**Exercise directions:**
Rewrite the items below, replacing "top-left" with "upper-left" and leaving everything else unchanged. Leave out the pictures.

**Data shown:**
========================

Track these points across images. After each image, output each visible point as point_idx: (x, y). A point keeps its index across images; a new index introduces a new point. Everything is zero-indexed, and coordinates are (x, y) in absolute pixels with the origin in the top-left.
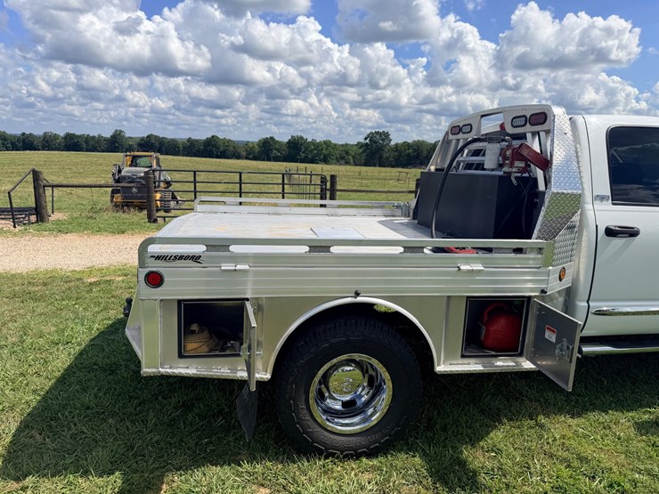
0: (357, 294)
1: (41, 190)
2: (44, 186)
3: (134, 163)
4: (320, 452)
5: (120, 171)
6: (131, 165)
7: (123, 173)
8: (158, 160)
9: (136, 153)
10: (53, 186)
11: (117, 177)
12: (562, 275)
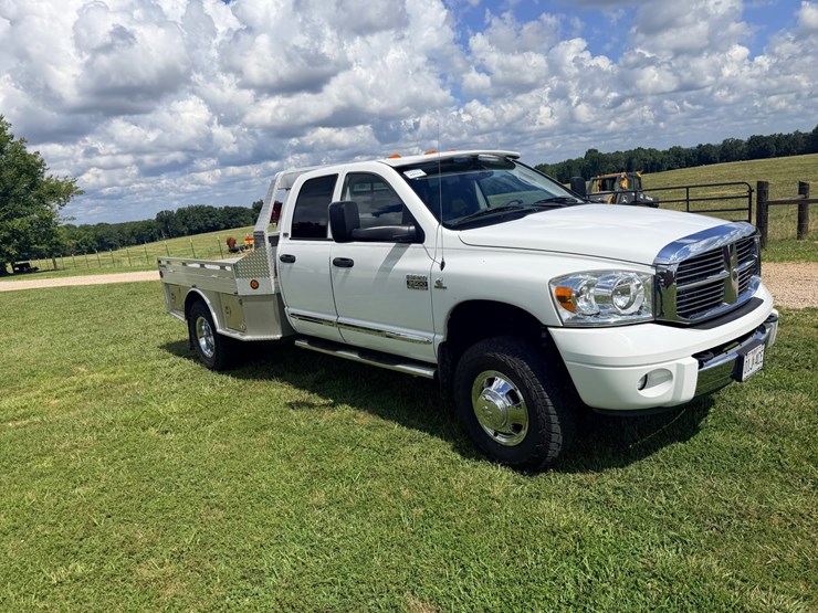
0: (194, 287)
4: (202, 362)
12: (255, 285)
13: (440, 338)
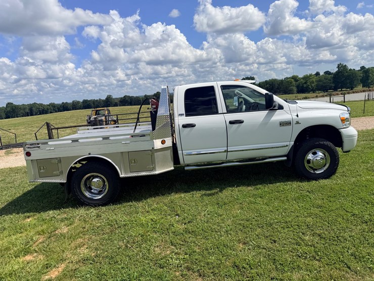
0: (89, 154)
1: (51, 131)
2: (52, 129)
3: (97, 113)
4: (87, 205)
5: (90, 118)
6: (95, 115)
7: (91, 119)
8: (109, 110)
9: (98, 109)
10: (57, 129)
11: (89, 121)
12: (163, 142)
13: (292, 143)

========================

**Expected answer:**
Track these points across images. After each image, output each visible point as point_idx: (x, y). A point keeps its index across images; a new index introduces a new point. Everything is zero-indexed, and coordinates are (x, y) in absolute pixels with the origin in the upper-left.
0: (357, 294)
1: (41, 190)
2: (44, 186)
3: (134, 163)
4: (320, 452)
5: (120, 171)
6: (131, 165)
7: (123, 173)
8: (158, 160)
9: (136, 153)
10: (53, 186)
11: (117, 177)
12: (562, 275)
0: (194, 287)
4: (202, 362)
12: (255, 285)
13: (440, 338)
0: (89, 154)
1: (51, 131)
2: (52, 129)
3: (97, 113)
4: (87, 205)
5: (90, 118)
6: (95, 115)
7: (91, 119)
8: (109, 110)
9: (98, 109)
10: (57, 129)
11: (89, 121)
12: (163, 142)
13: (292, 143)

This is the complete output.